I used to really struggle with the voice on Duolingo and I thought it was one of the weakest parts of the program, but then I went and spent 5 months in South America. I discovered that a lot of the blurred sounds that we confuse on DL as English speakers are actually how native Spanish speakers pronounce certain letters (B and V are the most obvious i can think of but there are others). I know it's frustrating but keep trying and the practice will really help when you have to listen to real people speaking.
The Spanish scholars tend to agree that the sound should always be B while the written letters are either B or V, depending on the historical spelling coming from Latin etc. I can hear that the natives pronounce it kind of in between the b and v, like a mix of 70%B and 30%V when it's the first sound of a word, and a mix of 55%V and 45%B when it's in the middle of the word.
Blas_de_Lezo00 your second statement contradicts the first. First you say that both written letters "b" and "v" should sound like a soft B (voiced bilabial fricative, not plosive as in a hard B). And then you say that "B" should be pronounced "V" which is a voiced dentolabial fricative. Very confusing.

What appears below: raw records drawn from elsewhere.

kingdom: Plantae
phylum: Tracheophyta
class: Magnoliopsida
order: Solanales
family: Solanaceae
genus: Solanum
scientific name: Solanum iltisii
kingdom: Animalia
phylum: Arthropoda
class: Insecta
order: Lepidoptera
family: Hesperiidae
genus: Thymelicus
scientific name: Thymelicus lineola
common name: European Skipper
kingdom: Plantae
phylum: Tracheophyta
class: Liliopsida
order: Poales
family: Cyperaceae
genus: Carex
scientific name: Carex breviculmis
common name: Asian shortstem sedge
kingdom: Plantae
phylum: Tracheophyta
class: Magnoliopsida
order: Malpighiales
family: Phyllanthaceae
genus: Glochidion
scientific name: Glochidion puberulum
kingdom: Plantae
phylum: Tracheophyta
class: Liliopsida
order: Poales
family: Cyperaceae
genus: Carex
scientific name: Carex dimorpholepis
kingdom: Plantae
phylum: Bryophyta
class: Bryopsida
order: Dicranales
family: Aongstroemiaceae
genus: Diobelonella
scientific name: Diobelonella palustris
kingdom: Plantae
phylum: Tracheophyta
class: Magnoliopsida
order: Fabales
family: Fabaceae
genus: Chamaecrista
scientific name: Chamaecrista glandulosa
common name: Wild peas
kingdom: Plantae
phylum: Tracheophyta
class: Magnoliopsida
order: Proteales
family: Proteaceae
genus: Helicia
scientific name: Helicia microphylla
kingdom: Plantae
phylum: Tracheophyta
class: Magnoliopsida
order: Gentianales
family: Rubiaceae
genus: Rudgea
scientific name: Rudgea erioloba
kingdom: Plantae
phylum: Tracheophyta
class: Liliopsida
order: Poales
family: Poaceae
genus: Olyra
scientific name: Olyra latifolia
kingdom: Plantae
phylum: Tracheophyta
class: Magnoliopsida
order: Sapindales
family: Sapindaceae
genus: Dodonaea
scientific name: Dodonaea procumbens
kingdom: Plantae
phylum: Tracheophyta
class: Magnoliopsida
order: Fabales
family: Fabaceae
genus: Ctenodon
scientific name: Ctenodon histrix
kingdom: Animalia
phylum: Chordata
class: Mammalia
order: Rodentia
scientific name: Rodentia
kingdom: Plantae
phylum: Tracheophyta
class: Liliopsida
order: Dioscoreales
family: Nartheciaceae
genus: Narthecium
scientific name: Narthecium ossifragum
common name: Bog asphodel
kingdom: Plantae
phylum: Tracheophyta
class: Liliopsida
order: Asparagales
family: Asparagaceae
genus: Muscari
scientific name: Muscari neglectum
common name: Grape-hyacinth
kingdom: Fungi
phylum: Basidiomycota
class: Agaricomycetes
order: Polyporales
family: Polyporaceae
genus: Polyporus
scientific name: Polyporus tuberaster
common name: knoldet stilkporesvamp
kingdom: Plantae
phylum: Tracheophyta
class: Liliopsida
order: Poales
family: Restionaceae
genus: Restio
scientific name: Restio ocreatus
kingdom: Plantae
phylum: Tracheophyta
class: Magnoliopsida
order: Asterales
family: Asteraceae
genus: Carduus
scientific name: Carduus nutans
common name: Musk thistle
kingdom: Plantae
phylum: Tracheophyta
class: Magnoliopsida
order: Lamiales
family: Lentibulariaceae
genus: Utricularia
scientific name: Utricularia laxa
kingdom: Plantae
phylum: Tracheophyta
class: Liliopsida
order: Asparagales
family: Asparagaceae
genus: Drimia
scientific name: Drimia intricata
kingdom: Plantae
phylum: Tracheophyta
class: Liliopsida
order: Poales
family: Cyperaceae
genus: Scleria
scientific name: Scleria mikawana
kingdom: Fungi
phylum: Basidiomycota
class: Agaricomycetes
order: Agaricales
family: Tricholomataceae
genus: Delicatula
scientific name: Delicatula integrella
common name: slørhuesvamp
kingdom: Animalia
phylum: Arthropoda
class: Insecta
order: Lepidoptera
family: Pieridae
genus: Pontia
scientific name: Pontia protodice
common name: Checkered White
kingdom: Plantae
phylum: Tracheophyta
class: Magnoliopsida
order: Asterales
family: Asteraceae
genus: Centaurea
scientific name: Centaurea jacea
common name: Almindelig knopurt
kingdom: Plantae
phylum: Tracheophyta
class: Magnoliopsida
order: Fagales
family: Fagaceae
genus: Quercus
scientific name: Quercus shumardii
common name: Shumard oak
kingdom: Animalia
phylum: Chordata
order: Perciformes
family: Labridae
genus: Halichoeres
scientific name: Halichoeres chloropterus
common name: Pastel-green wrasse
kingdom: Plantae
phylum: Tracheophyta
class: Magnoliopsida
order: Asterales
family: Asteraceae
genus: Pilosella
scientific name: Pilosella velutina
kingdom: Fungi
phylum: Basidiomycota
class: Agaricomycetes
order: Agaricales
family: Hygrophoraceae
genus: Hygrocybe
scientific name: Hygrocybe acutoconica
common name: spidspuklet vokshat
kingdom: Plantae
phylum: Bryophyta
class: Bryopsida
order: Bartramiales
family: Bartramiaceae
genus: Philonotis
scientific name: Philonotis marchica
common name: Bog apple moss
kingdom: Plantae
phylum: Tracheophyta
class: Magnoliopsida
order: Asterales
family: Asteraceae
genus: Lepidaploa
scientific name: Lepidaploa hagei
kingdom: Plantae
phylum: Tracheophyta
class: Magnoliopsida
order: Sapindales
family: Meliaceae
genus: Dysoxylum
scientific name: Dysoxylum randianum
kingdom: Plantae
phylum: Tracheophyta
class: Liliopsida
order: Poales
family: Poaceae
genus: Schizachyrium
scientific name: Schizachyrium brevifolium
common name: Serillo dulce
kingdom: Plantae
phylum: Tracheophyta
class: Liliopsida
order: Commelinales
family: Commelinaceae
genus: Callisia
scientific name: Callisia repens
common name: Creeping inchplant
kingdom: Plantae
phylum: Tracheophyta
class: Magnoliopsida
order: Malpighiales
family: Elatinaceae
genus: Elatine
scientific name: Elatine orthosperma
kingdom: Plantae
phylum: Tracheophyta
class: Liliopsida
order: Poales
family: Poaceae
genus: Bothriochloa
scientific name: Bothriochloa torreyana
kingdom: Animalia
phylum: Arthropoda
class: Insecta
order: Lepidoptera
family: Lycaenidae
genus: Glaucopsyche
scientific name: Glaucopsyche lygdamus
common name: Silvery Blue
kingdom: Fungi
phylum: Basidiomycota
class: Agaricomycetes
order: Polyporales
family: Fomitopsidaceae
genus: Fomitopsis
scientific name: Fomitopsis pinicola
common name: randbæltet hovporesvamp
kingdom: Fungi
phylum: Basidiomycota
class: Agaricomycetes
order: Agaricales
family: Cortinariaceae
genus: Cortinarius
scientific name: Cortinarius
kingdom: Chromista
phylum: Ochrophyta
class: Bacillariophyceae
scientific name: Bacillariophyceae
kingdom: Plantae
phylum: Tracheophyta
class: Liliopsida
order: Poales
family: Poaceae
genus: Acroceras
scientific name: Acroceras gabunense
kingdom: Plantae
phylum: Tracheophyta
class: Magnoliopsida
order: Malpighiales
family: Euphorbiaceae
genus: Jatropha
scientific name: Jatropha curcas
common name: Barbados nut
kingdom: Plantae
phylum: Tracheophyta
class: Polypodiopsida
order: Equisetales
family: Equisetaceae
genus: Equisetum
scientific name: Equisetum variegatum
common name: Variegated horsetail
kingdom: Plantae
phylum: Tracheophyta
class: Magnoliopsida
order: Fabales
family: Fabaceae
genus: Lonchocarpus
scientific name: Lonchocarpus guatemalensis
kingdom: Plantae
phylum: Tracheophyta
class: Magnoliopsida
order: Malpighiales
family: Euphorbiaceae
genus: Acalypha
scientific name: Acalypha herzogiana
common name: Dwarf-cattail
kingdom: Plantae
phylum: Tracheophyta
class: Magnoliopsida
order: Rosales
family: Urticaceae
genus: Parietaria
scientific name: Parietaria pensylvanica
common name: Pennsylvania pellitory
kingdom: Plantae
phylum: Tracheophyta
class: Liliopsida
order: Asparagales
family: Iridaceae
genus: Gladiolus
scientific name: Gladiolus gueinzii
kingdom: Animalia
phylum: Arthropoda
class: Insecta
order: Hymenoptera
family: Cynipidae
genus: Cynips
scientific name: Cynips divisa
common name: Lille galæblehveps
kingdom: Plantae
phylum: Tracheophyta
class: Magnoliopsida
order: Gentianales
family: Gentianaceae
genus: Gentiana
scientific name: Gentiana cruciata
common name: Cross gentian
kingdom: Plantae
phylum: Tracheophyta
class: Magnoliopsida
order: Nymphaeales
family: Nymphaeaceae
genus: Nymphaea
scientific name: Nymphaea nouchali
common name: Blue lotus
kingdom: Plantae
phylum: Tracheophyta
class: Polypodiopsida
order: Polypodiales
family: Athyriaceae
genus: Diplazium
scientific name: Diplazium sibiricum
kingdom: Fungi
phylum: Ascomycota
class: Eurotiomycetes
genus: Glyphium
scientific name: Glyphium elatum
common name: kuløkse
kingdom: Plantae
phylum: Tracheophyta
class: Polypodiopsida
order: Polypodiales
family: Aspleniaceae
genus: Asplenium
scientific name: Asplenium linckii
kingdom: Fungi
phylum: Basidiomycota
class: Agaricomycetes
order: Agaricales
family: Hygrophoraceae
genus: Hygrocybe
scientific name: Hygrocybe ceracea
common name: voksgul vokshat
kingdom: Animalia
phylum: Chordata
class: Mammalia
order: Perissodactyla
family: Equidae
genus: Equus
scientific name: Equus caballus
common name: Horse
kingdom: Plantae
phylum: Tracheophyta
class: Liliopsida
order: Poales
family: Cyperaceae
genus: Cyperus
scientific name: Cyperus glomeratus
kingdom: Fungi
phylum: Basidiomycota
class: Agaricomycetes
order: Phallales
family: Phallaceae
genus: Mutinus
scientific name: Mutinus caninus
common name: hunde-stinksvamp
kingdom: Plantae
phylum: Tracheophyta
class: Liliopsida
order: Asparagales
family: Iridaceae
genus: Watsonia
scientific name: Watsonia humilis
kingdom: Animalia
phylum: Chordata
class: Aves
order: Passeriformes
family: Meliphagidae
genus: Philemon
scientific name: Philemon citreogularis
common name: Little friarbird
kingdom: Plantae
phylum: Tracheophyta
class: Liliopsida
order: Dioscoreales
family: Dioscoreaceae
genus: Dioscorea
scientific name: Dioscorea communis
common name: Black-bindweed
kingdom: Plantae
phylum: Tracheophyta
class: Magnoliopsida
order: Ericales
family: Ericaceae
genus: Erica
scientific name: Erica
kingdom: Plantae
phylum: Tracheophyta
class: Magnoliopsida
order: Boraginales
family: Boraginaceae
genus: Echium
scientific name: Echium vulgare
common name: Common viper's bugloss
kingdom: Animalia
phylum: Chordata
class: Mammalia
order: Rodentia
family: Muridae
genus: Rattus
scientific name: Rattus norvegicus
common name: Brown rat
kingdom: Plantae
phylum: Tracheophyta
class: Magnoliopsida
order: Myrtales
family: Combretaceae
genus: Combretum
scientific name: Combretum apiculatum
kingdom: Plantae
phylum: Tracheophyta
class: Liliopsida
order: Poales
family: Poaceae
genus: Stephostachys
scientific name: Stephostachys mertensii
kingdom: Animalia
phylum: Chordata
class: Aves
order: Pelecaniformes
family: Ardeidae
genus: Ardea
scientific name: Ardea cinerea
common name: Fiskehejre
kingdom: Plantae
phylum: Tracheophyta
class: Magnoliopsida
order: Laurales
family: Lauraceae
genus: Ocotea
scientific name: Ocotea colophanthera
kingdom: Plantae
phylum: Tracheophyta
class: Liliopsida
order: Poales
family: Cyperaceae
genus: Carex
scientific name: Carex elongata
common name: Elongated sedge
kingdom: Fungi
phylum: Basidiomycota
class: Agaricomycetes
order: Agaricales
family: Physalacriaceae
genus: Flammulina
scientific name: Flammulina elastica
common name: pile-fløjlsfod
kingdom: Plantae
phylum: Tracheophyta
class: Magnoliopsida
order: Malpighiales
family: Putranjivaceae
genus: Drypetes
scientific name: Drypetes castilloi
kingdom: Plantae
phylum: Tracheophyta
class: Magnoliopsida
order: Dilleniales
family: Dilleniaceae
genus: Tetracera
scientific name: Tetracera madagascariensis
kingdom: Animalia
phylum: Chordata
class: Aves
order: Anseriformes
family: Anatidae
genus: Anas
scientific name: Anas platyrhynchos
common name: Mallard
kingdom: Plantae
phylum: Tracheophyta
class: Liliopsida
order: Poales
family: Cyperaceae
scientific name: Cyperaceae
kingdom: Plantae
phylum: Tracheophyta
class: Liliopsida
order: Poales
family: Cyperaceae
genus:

When you pronounce the letter D in English, your tongue is pressed against the roof of your mouth and right behind your teeth. In order to pronounce the D in Spanish, you put the tip of your tongue in between your teeth, which gives the letter a sound that's more like a TH.
With this in mind, see if you cant hear the speaker saying "THAH" for "DA."
okay GOOD FOR YOU BUT NOBODY LISTENS 6 TIMES THEY JUST WANT TO GET ON WITH THE STUPID LESSON AND STOP GETTING DISTRACTED BY COMMENTS BECAUSE IT TAKING THEM 20 MINUTES AND THEIR ENTIRE TREE IS NOT STRENGTHENED AND THEY KEEP THINKING OF THINGS TO ADD ON THIS COMMENT CASE IN POINT ME!!!!!!!!!!!!
"She gives." Is a full sentences. The water is just describing what she gives.
So think of it as if there was a princess just born. Throughout the kingdom, people give gifts to the baby. "As the streets lined up, people from every corner or the kingdom and every social class comes bearing gifts. A large butcher carries a slab of his finest meat, and he gives it to the king before retreating back to the crowd. Some orphan boys could give nothing more than one of their old wooden horses, but the king welcomed the gift all the same and kissed them on the forehead before they ran off down the street. Then, a small woman walks up, her face blank as she carries a bucket towards the gift table. She gives water."
The sentence "Water is life" has many levels of truth to it. The houseplants I grow always appreciate it when I give them water. Without water it is only common sense to think that most biological life as we currently experience and observe it would certainly be distinctly different than what is currently existing on this lovely planet of our ours. That is if biological life could exist at all.
Sentences need only a subject and a verb to make them complete. "She gives," would be a perfectly acceptable sentence grammatically speaking. She gives water is just adding the information of what she gives. Even though it doesn't tell you who or what she gives water to, the sentence is still complete. Understanding this in English will make learning grammar in other languages much easier.
I really can't agree with you. There are some verbs in English that are only transitive, so they need an object. I will give you some examples:
All of the above sentences are incorrect because these verbs can be only transitive. If you don't believe me, consult a dictionary.
Spanish has such a soft 'd' that is often sounds like a' v' or a 'th' In English the 'd' sound comes from the tongue on the palate, in Spanish the tongue is pressed gently against the back of the top teeth, almost like 'th'. hence the confusion. I think that although it sounds confusing here and now, on a busy Spanish street it is worse, trust me on that
Yep, Spanish does link words together. Therefore, "ella ha hablado" would sound like "ellablado".
Yeah, I'm on the side of this being awkward. Intransitive give only sounds ok in phrases like, "give up." "She gives water," requires some kind of additional context. But all this makes me wonder: is this awkward in Spanish? Does it feel like "ella da agua" is missing something?
Hi I am a German native speaker, but as the German Spanish course is still beta I decided to go for the English Spanish version, much better. But this sentence has the same strangeness in German. It is grammatically correct, but does not feel right. In German myself and people I talked to would consider the sentence strange, guessing some sickness with the lady, not that she would urinate on purpose, but because she has no control. The princess story above is bypassing the point. It tells us under what circumstances the water is given. So when our sentence discussed appears, the recipients of the water are already known. Fwiw.
And it should sound like that, due to linking the vowels (da_agua). It happens with consonants as well. We link words in English too. Example: 'Ben needs some more'. Ben_needs_some_more.
The consonants at the end are linked to the same consonants at the beginning of the next word. Although 'some' ends in a vowel, it ends in a consonant sound. Just something to keep in mind when doing the listening exercises.